TRY IT
Return the lines below that contain the word "butt".

AVAILABLE DATA

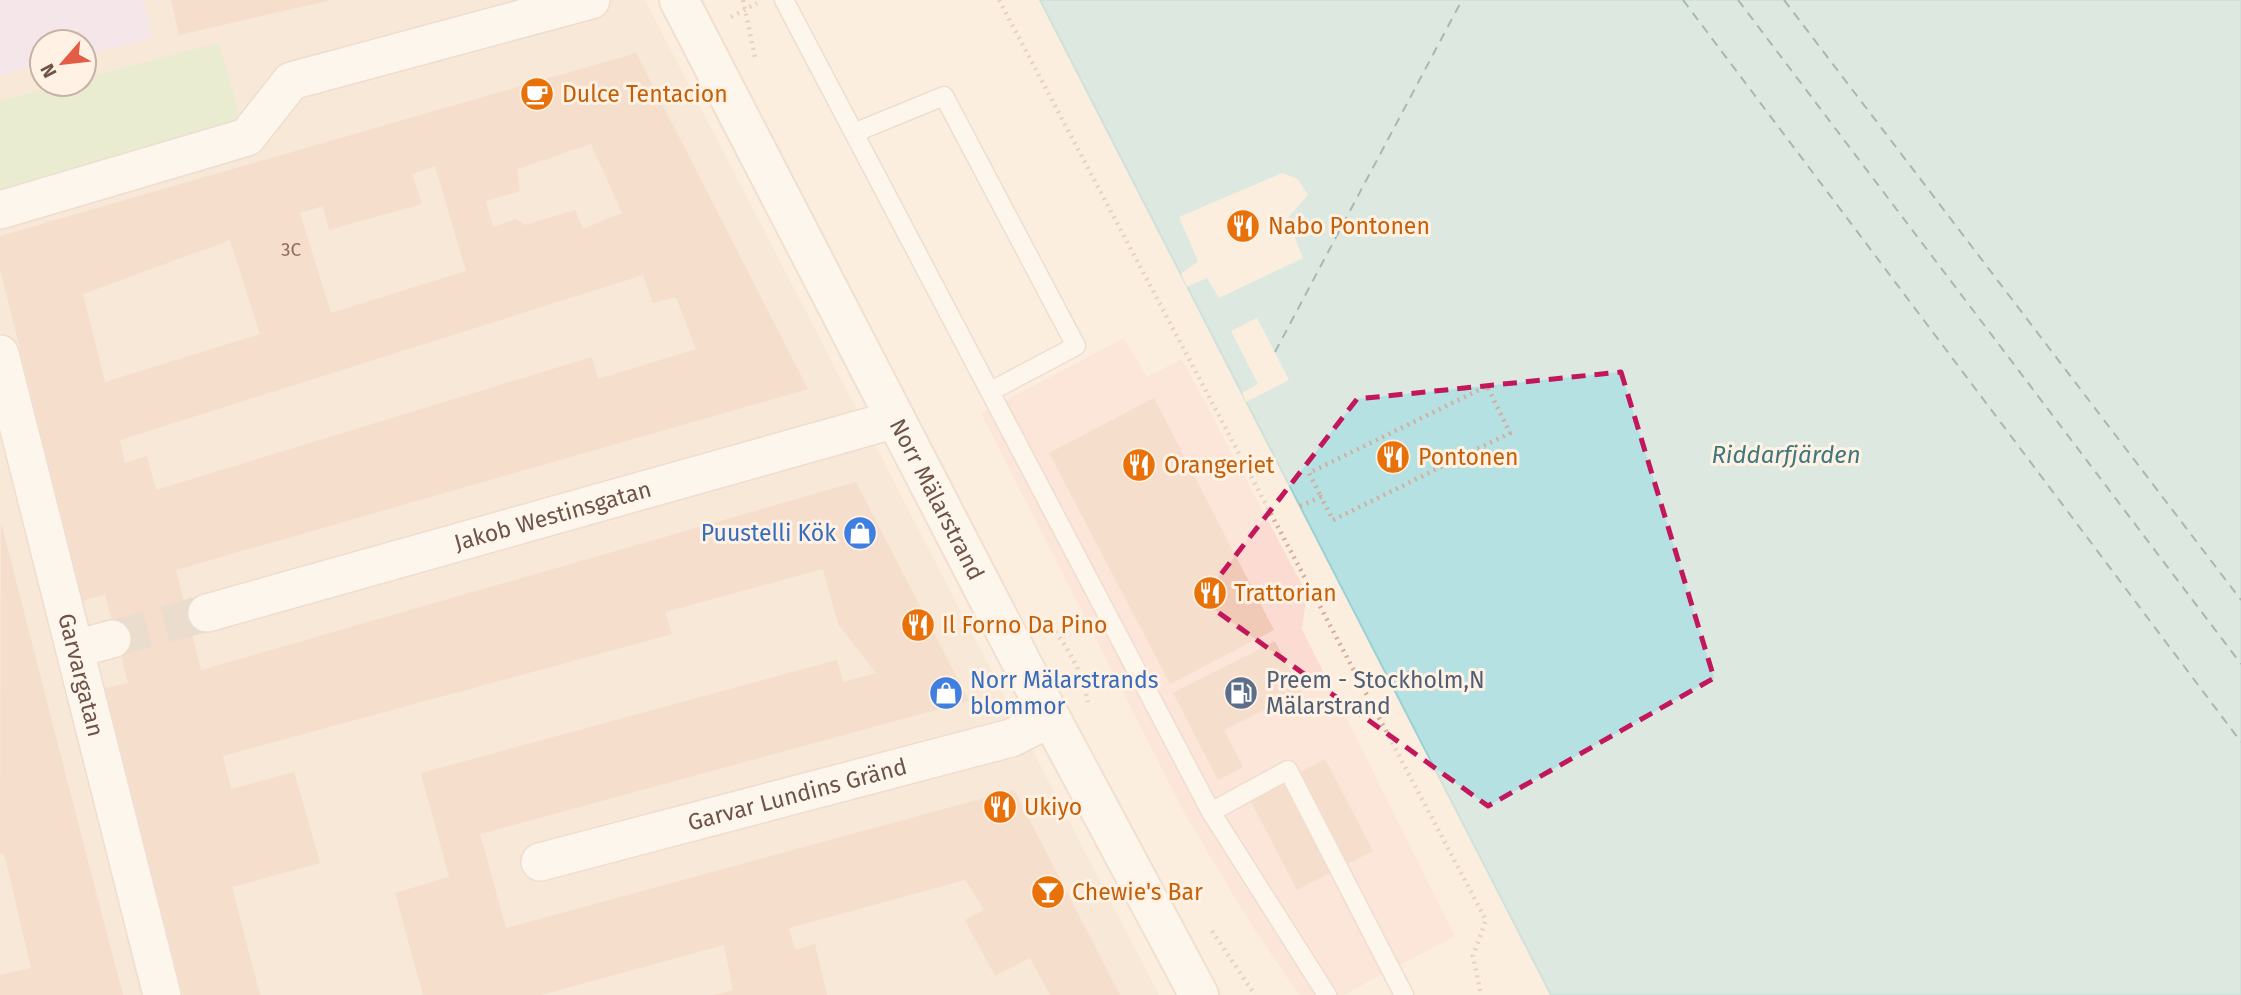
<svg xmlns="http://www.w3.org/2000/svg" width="2241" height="995" font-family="'Fira Sans',sans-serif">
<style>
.residential{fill:#f2dfce;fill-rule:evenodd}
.commercial{fill:#fcdbd3}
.education{fill:#ebdcf7}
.green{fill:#d3e8bf}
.water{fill:#b5e1e3;stroke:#9bd1d5;stroke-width:2}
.pier{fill:#fbeedf}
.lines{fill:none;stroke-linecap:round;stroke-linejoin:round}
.ferry{stroke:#3f787d;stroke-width:2;stroke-dasharray:9 7;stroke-linecap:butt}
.building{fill:#f0c9b7;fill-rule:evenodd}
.street-tunnel{stroke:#d8c7b9;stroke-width:37;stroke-dasharray:37 18;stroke-linecap:butt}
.lane-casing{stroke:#dfc9bc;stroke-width:21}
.street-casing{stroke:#dfc9bc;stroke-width:40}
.secondary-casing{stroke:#e5ccbc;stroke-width:42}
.path{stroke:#d4ad9b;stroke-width:4.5;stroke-dasharray:2 5;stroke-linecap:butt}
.lane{stroke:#fff;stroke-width:18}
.street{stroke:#fff;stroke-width:37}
.secondary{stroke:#fff;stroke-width:38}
.marked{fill:none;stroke:#c2185b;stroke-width:5;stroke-dasharray:14 9;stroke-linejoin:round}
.labels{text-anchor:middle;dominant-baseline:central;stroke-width:6;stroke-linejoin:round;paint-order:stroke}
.number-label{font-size:19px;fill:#907064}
.food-label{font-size:23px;fill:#c56008;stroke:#fff2e5;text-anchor:start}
.street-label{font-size:23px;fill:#705348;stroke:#fff2e5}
.shop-label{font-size:23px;fill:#366cbe;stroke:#fff2e5;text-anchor:end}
.service-label{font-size:23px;fill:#4e5e75;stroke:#fff2e5;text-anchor:start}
.water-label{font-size:24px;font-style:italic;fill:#3f787d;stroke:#fff2e5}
</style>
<rect width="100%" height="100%" fill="#fbeedf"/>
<path class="residential" d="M 0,0 L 645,0 L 1159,995 L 0,995 ZM 42,42 L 84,42 L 84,84 L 42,84 Z"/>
<path class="commercial" d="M 1124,338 L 1147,377 L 1182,359 L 1307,594 L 1302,629 L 1455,936 L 1343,995 L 1299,995 L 1250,923 L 1186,816 L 981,413 Z"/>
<path class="education" d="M 0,0 L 144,0 L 151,39 L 84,55 L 84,42 L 42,42 L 42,65 L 0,75 Z"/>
<path class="green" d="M 219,43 L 242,126 L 0,190 L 0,101 L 63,84 L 84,84 L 84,78 Z"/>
<path class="water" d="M 1040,0 L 2241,0 L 2241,995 L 1551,995 Z"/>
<path class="pier" d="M 1282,173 L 1298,179 L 1308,195 L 1287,219 L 1303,258 L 1219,298 L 1207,278 L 1187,287 L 1181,274 L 1198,261 L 1179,217 Z
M 1257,318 L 1289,380 L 1246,402 L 1242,393 L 1258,384 L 1231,331 Z"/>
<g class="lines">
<path class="ferry" d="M 1683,0 L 2241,742
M 1738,0 L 2241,664
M 1784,0 L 2241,600
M 1275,352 L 1462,0"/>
</g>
<path class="building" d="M 171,0 L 327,0 L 327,1 L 179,35 Z
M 636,53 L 808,389 L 176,570 L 201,670 L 856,482 L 969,701 L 480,834 L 506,928 L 1014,790 L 1120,995 L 1050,995 L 1030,958 L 995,976 L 965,920 L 984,910 L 965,880 L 789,928 L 795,950 L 815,944 L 827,995 L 714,995 L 733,990 L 724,945 L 541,995 L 423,995 L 395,893 L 449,877 L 421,773 L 837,660 L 843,682 L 876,673 L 838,624 L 823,569 L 665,612 L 672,634 L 223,756 L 231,789 L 294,772 L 320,863 L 232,887 L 260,995 L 183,995 L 105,688 L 128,683 L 105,594 L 83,601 L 0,269 L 0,236 ZM 591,144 L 622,213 L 583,229 L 575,210 L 525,225 L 516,219 L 493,227 L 486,201 L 520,191 L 517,169 ZM 435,166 L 466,271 L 331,313 L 300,213 L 323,206 L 329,230 L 422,204 L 412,174 ZM 230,240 L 260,334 L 105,382 L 83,294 ZM 643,275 L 653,303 L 676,297 L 696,349 L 598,379 L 592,357 L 156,490 L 147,456 L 125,463 L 120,440 Z
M 1154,398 L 1274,630 L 1170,684 L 1049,453 Z
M 1,522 L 78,823 L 123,995 L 0,995 L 0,975 L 31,968 L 4,853 L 0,854 Z
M 1275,641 L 1301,692 L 1224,730 L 1243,767 L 1218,780 L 1173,693 Z
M 1325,759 L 1373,851 L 1297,890 L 1249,798 Z"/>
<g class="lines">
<path class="street-tunnel" d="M 112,639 L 207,613"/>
<g class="lane-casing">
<path id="lane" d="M 784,0 L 1211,812 L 1327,995
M 856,132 L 944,96 L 1076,346 L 991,391
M 1211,812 L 1288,770 L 1404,995"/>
</g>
<g class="street-casing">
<g id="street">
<path d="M 0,210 L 247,137 L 291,81 L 591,0"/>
<path id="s1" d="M 0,354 L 162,995"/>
<path id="s2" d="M 207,613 L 896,419"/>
<path d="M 75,649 L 112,639"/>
<path id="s3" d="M 540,862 L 1011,738 L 1051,718"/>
</g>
</g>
<g class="secondary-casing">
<g id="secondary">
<path id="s4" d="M 679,0 L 1031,681 L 1199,995"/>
</g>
</g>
<path class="path" d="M 743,0 L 755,57
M 999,0 L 1486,920 L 1473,956 L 1481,995
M 731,17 L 757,3
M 1300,506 L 1321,497 L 1333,520 L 1510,433 L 1487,386 L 1309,473 L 1321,497
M 1046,621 C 1067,644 1082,671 1088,702
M 1212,931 L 1255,995"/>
<use href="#lane" class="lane"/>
<use href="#street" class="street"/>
<use href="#secondary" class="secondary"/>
</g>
<path d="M0 0H2241V995H0ZM 1621,372 L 1714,678 L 1488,806 L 1201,600 L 1357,399 Z" fill="#fbeedf" fill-opacity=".55" fill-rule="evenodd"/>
<path class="marked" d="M 1621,372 L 1714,678 L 1488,806 L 1201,600 L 1357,399 Z"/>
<defs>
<g id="cafe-disc" transform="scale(1.75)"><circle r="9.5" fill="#e8710a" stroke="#fff2e5"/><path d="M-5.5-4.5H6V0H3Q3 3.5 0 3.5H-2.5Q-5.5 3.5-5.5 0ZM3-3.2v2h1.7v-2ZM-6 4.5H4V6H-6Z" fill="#fff"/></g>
<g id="restaurant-disc" transform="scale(1.75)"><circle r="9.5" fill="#e8710a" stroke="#fff2e5"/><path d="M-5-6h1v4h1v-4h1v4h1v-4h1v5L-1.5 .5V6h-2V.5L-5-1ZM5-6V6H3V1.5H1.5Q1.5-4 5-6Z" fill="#fff"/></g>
<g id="shop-disc" transform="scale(1.75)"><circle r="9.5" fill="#3f7fe0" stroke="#fff2e5"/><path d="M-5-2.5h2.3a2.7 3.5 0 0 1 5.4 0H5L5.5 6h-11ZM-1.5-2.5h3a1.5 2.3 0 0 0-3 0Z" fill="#fff"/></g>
<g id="fuel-disc" transform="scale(1.75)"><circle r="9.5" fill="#5c6f8a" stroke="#fff2e5"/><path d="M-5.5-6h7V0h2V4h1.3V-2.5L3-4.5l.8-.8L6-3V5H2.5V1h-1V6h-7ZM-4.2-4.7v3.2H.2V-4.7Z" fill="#fff"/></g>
<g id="bar-disc" transform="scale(1.75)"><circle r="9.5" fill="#e8710a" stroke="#fff2e5"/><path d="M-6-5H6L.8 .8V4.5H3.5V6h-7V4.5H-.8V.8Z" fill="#fff"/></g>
</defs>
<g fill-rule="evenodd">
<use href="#cafe-disc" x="537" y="94"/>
<use href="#restaurant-disc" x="1243" y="226"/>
<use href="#restaurant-disc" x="1393" y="457"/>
<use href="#restaurant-disc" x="1139" y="465"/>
<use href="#shop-disc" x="860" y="533"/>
<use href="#restaurant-disc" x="1210" y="593"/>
<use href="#restaurant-disc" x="918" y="625"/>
<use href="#shop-disc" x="946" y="693"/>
<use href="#fuel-disc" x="1241" y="693"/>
<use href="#restaurant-disc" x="1000" y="807"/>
<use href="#bar-disc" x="1048" y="892"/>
</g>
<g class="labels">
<g class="number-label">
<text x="291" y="249">3C</text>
</g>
<g class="food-label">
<text x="562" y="94">Dulce Tentacion</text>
<text x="1268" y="226">Nabo Pontonen</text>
<text x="1418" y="457">Pontonen</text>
<text x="1164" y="465">Orangeriet</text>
<text x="1234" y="593">Trattorian</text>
<text x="942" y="625">Il Forno Da Pino</text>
<text x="1024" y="807">Ukiyo</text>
<text x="1072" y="892">Chewie's Bar</text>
</g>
<g class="street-label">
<text stroke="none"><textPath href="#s4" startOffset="562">Norr Mälarstrand</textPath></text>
<text stroke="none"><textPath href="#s2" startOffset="359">Jakob Westinsgatan</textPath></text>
<text stroke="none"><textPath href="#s1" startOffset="331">Garvargatan</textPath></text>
<text stroke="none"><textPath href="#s3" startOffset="266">Garvar Lundins Gränd</textPath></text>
</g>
<g class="shop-label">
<text x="836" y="533">Puustelli Kök</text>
<text x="970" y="680" text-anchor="start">Norr Mälarstrands<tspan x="970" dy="26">blommor</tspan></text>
</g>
<g class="service-label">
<text x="1266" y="680">Preem - Stockholm,N<tspan x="1266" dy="26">Mälarstrand</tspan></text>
</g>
<g class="water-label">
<text x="1786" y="455">Riddarfjärden</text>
</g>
</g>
<g transform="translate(63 63) rotate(242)"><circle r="33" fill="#fff2e5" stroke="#c6b2a6" stroke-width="2"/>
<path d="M0-5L12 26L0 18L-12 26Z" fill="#e35c46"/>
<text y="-10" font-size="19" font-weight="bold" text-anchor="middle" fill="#705348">N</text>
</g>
</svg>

ANSWER FOR THE TASK
.ferry{stroke:#3f787d;stroke-width:2;stroke-dasharray:9 7;stroke-linecap:butt}
.street-tunnel{stroke:#d8c7b9;stroke-width:37;stroke-dasharray:37 18;stroke-linecap:butt}
.path{stroke:#d4ad9b;stroke-width:4.5;stroke-dasharray:2 5;stroke-linecap:butt}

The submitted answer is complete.